Reviewed by Evan Wilson, Posted on 2013-04-21


Trion Worlds has the chance to be a pioneer in the uncharted waters of "connected media". For the first time in the history of entertainment, two different mediums are brought together in the form of a video game and a T.V. show that changes the game's world. Defiance brings two worlds together in a way that could present potentially infinite replayability, yet also has a number of potential pitfalls.

Just to give you an idea of what this concept means, when the story turns in the television show, that turn will be reflected in the game world in near real-time. Going into watching the show after playing the game for a few days, I honestly expected the concept to be a ploy to get people to watch the show or play the game, not be a genuine and entertaining tie-in. I was wrong, as both present a very entertaining and immersive experience that I wanted to continue.

Some would argue that the MMO market has become stagnant and repetitive. Creativity in this genre is not the easiest feat to achieve. Yet from the moment that you crash land in your jettisoned escape pod, you realize that Defiance is not your generic, run of the mill MMO. Generally, MMOs are controlled where the player presses a button and the character does the rest. In Defiance, the player controls all of the combat like any other third-person shooter. It actually feels very tight. I chose the sniper class and was able to hit headshots with ease after only a few minutes.

Rather than having lots of different powers to choose from, the player selects a single active power such as cloaking. Several passive perks are also available like a ten percent damage boost if you are above an enemy. Each separate tech tree really changes the way characters perform, keeping the game fresh should you choose to redo your choices and try something else. Unlike the frustrating restrictions of weapon classes for most MMO games, Defiance allows you to play with any weapon type your heart desires. This keeps the experience from getting stale and ensures your strategy is free to change whenever you feel the need.
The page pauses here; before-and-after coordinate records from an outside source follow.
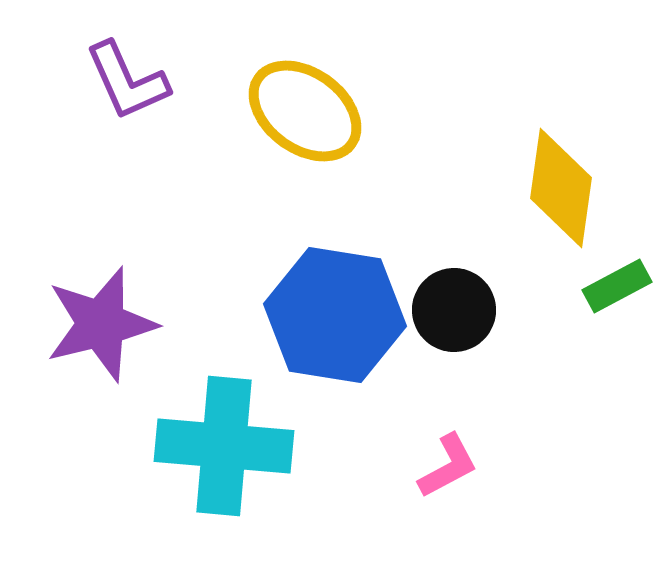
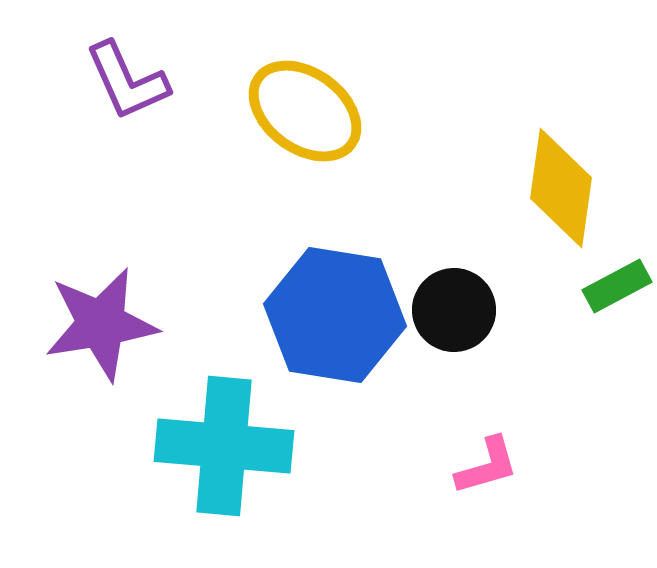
purple star: rotated 5 degrees clockwise
pink L-shape: moved 39 px right; rotated 12 degrees clockwise
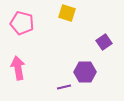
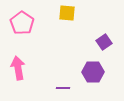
yellow square: rotated 12 degrees counterclockwise
pink pentagon: rotated 20 degrees clockwise
purple hexagon: moved 8 px right
purple line: moved 1 px left, 1 px down; rotated 16 degrees clockwise
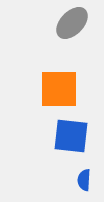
While the story-driven missions that go hand-in-hand with the television show are very interesting, the actual progression in the game is fairly repetitive and not terribly interesting. The grindy style missions have never appealed to me, but they are a little more fun when you are able to control the action. The difficulty ramps up pretty quickly. Dying is pretty much guaranteed in some of the earliest missions in the game.

Aesthetically, Defiance is a little below par for current generation games. While this is generally the case for MMOs, this title is just not impressive in that regard. The environment does look pretty cool, but the dated rendering just fails to do the scope of the world any justice. Defiance's audio also sounds pretty generic. Besides the characters that star in the show, the voice acting is pretty dismal. Enemies have pretty lame and cheesy taunts and the creatures, known as hellbugs, make very shrill and annoying sounds.

One cool game mechanic is the Arkfalls. While riding around the map, a big red icon will pop up. If you head towards it, you and 15+ other players will be involved in either a major or minor raid on the hellbugs. Successful completion of these Arkfalls will result in points that you can spend at Lockboxes that will allow you to unlock some better weapons at a pretty steep discount if you're lucky enough.

Defiance would not be a MMO without a decent party system. Luckily, Defiance makes it very easy to meet up with your friends and start questing with them. The leveling system, which is quite different than most games of this style, allows for a pretty level playing field regardless of time put into the game amongst friends. While running around, all chat is done through text, but as soon as you party with somebody, a microphone channel opens up for easy and seamless communication. It's also as easy as a click of a button to relocate to your party members, rather than having to walk/drive around to find them.

Transportation in Defiance is a lot easier than any other MMO I've played. The player is given a four-wheeler to easily transverse the massive terrain by about the third mission. This makes the beginning of the game feel like it is moving at a faster pace with less of a grind. Later in the game, you can purchase Dodge Challengers and Chargers, which is a pretty fun goal to work towards even if it is obvious product placement.

Unfortunately, every new MMO has its initial server problems but Defiance's issues have extended quite a bit after release. The servers would be down for random and lengthy periods of time. It can get quite annoying when you really want to play or have a specific slot of time that you can jump into the world. Combined with lots of intermittent and random lag, it really detracts from the overall fun factor. Once they get these issues worked out, which hopefully will be sooner than later, the game should be able to hold down a steady audience. Until that happens, it's going to be a hit-or-miss affair.

Defiance is a cool addition to any PC gamer's library. While it can be difficult and a bit boring at times, the overall fast-paced combat with generally stupid AI can somewhat make up for the difficulty curve. Its ever-evolving world and story mean that the game has the potential to be around for a long time. This is also the only true MMO experience available on the Xbox console and only the second to be released on the PS3.

If you're looking for something different but not too time-consuming, Defiance could be worth a purchase. Luckily, the online is non-subscription based so on consoles at least you should try to rent the game before buying it. This isn't really an option for PC gamers so you should only purchase it if you are either very into MMO games or science fiction. I'm excited to see where the future of interconnected media goes, and if Defiance is the starting point, the end result should be amazing.